Seine politische Karriere begann er 1894 nach Abschluss seiner Tischlerlehre als erfolgreicher Organisator der Wahlkämpfe in Ostholstein. 1899 ging er als Lokalredakteur der „Norddeutschen Volkstimme“ und Vorsitzender des örtlichen Parteivereins nach Bremerhaven. Von 1902 bis 1904 war er Lokalredakteur, später von 1909 bis 1917 Chefredakteur der „Bergischen Arbeiterstimme“ in Solingen. Hier und später als Parteisekretär und Stadtverordneter in Frankfurt/Main (1904-19) kam er in einen engen freundschaftlichen Kontakt u.a. mit August Bebel, Rosa Luxemburg, Alfred Henke und Robert Dissmann und wurde ab 1912 für den Wahlkreis Remscheid-Mettmann in den Reichstag gewählt. Um sich für hohe politische Funktionen zu qualifizieren, hatte er noch im Mai 1911 Rosa Luxemburg um „Auskunft über unsere Parteischule“ gebeten, um sich für den Jahreskurs 1912 in Berlin anzumelden.[3] „Groß, schlank, mit einer schönen, wohlgetürmten, dunkelblonden Mähne, mit einem vollen Spitzbart und einem flotten, kühn auslaufenden Schnauzer darüber. Zwei stechende Augen, die man, weil sie sich einem aufdringlich in die Seele zu bohren versuchen, nicht wieder vergisst“. So beschreibt ihn 1919 der Zeitgenosse Erich Dombrowski.[4]
Der Kriegsgegner
1914 schloss sich Dittmann der Minderheit jener Sozialdemokraten an, die nicht mit der Mehrheit der Deutschen dem „Flammenrausch des Vaterlandes“[5] erlagen. Als Gegner des „Hurrapatriotismus“ folgte er nicht den führenden Propagandisten dieser einflussreichen Idee, der in den Schützengräben des Weltkrieges vermeintlich Gestalt gewordenen „Volksgemeinschaft“. Im Gegenteil, er sah schon vor dem Kapp-Putsch 1920 voraus, wie sich diese „Ideen von 1914“ am „Tag von Potsdam“ (21. März 1933) noch einmal vollenden sollten: In der dortigen Garnisonskirche wurde am Grabe Friedrichs II. der am 5. März 1933 gewählte Reichstag eröffnet – gemeinsam von Reichpräsident Paul von Hindenburg, Feldmarschall und Sieger von Tannenberg, und Reichskanzler Adolf Hitler, Gefreiter des Weltkrieges. Nicht mehr dabei sein durfte der gewählte Abgeordnete Wilhelm Dittmann. Sein Parteivorstand hatte zu diesem Zeitpunkt den von rechts als „Novemberverbrecher“ diffamierten dringend empfohlen, Deutschland zu verlassen und mit den gleichfalls gefährdeten Philipp Scheidemann und Arthur Crispien zu emigrieren.[6]

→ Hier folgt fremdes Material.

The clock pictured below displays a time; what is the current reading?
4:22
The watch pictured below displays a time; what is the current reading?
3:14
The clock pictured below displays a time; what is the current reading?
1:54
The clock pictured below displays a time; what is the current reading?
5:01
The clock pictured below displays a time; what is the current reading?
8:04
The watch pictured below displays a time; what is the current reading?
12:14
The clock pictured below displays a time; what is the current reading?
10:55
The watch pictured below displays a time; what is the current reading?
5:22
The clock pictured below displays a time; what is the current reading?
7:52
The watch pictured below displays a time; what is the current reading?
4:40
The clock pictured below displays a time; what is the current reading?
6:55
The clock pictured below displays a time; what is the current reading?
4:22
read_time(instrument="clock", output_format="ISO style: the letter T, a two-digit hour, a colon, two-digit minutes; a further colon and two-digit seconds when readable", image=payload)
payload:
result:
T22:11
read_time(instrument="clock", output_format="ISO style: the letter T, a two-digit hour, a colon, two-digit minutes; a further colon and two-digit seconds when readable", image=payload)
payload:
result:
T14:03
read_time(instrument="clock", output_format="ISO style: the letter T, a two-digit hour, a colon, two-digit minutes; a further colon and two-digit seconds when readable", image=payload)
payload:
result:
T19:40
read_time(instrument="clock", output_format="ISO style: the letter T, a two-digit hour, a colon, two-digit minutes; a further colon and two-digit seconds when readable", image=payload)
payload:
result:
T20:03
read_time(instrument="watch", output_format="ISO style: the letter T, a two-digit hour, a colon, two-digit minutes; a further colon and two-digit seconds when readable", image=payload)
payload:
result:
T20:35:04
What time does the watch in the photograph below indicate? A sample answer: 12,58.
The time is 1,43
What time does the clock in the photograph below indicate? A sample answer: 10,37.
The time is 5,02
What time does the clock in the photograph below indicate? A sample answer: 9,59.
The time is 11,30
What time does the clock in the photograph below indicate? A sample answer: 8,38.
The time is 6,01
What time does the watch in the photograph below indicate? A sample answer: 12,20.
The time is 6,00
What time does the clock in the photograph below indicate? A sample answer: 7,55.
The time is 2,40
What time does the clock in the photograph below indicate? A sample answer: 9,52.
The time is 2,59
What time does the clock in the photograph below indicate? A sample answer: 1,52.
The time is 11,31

„Das Deutschland der Vorkriegszeit ist für die heutige Generation fast eine terra incognita, ein unbekanntes Land, so sehr hat der Krieg den Zusammenhang zwischen dem Vorher und dem Nachher zerrissen“. Das schrieb Dittmann im Dezember 1937 im „Neuen Vorwärts“, dem Zentralorgan der SPD im Prager Exil, als „Parteidisziplin und Preußengeist“ ihn zur Flucht ins Schweizer Exil gezwungen hatten. Den Zivilisationsbruch von 1914, der von einigen Historikern seit George F. Kennan als „Urkatastrophe des 20. Jahrhunderts“ interpretiert wird und der mit dem englischen Historiker Eric Hobsbawm das „Zeitalter der Extreme“[7] einleitete und so den Auftakt zu einem zweiten „Dreißigjährigen Krieg“[8] zwischen 1914 und 1945 öffnete, hatte Dittmann als Zusammenbruch jener Ordnung erlebt, in der er aufgewachsen war und die ihn nicht nur tief geprägt hatte, sondern ihn veranlasste, sich führend an dem Neuaufbau der demokratischen Ordnung in Deutschland zu beteiligen.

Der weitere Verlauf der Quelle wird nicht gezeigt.